Wilson, Benjamin, Natalie June Kane, Neal Wilson, Peter J. Eaton, and Doug Bowles. 2018. “Housing, Health, and History: Interdisciplinary Spatial Analysis in Pursuit of Equity for Future Generations”. In Intergenerational Responsibility in the 21st Century, 57-82. Wilmington, DE: Vernon Press.

Abstract

Where we live plays a critical role in determining socio-economic status and lifetime health outcomes. Developing insights from recent research, this chapter tracks childhood asthma encounters from the hospital to the home, examining health as wealth in a socio-economic and historical context.
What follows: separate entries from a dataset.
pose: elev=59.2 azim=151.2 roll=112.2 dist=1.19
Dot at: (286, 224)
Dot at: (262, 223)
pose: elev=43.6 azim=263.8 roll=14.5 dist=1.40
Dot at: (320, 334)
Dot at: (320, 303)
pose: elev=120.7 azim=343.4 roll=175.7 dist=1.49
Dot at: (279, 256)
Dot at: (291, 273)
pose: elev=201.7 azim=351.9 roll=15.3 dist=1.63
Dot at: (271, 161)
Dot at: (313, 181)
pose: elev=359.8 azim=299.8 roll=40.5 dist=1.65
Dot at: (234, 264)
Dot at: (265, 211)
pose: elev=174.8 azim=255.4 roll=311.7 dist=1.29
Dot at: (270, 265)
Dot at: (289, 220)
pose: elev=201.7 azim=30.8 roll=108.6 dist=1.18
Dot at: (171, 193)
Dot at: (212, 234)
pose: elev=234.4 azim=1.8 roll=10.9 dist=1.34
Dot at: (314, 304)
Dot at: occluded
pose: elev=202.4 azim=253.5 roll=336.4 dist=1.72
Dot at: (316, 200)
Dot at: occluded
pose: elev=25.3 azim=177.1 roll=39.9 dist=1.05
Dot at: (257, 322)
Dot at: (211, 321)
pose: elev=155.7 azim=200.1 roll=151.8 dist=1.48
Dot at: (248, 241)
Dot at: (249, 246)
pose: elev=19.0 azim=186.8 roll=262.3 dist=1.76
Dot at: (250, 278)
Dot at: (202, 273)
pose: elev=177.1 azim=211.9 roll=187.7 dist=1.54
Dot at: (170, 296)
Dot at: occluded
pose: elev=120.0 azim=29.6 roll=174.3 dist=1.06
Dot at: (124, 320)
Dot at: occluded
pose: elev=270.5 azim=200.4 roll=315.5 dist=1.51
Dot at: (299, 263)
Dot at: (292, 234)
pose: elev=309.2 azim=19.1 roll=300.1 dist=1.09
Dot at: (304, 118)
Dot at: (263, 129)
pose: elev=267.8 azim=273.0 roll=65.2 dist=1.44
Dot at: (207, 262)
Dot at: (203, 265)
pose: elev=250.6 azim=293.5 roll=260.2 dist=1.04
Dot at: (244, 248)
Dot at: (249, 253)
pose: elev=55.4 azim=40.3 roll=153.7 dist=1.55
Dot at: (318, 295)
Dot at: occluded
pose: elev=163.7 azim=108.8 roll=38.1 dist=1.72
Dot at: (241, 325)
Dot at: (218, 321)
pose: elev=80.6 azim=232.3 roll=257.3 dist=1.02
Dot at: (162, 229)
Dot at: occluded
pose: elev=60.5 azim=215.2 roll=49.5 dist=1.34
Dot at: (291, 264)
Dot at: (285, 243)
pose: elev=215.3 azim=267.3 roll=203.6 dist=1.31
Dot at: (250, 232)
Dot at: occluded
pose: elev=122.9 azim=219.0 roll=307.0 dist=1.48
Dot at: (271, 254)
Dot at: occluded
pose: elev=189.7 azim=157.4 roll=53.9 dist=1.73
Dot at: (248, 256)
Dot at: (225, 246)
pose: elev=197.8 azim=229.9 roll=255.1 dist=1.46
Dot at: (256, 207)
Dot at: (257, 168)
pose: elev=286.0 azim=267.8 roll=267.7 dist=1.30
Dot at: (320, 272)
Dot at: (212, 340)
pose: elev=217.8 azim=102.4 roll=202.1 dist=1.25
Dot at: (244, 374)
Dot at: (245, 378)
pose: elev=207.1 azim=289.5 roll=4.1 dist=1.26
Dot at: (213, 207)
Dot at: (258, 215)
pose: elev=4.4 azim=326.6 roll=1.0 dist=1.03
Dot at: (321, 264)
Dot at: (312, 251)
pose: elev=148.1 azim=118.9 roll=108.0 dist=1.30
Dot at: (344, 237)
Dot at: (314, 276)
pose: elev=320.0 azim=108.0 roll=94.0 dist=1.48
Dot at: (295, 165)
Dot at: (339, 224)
Spatial inference and visual presentation of the data in maps reinforces this analysis. This interdisciplinary research finds that a child’s home environment is a relevant predictor of their health. These results align with innovations in healthcare provisioning practices that are achieving improved health outcomes by extending treatment regimens from the doctor’s office into the patient’s home. On the basis of these results, it is argued that in economics and healthcare, a responsible path forward is to go beyond traditional policies and treatments that alleviate specific adverse symptoms of intergenerational inequality; and instead take a holistic approach to health and well-being at multiple scales of economic and human geography.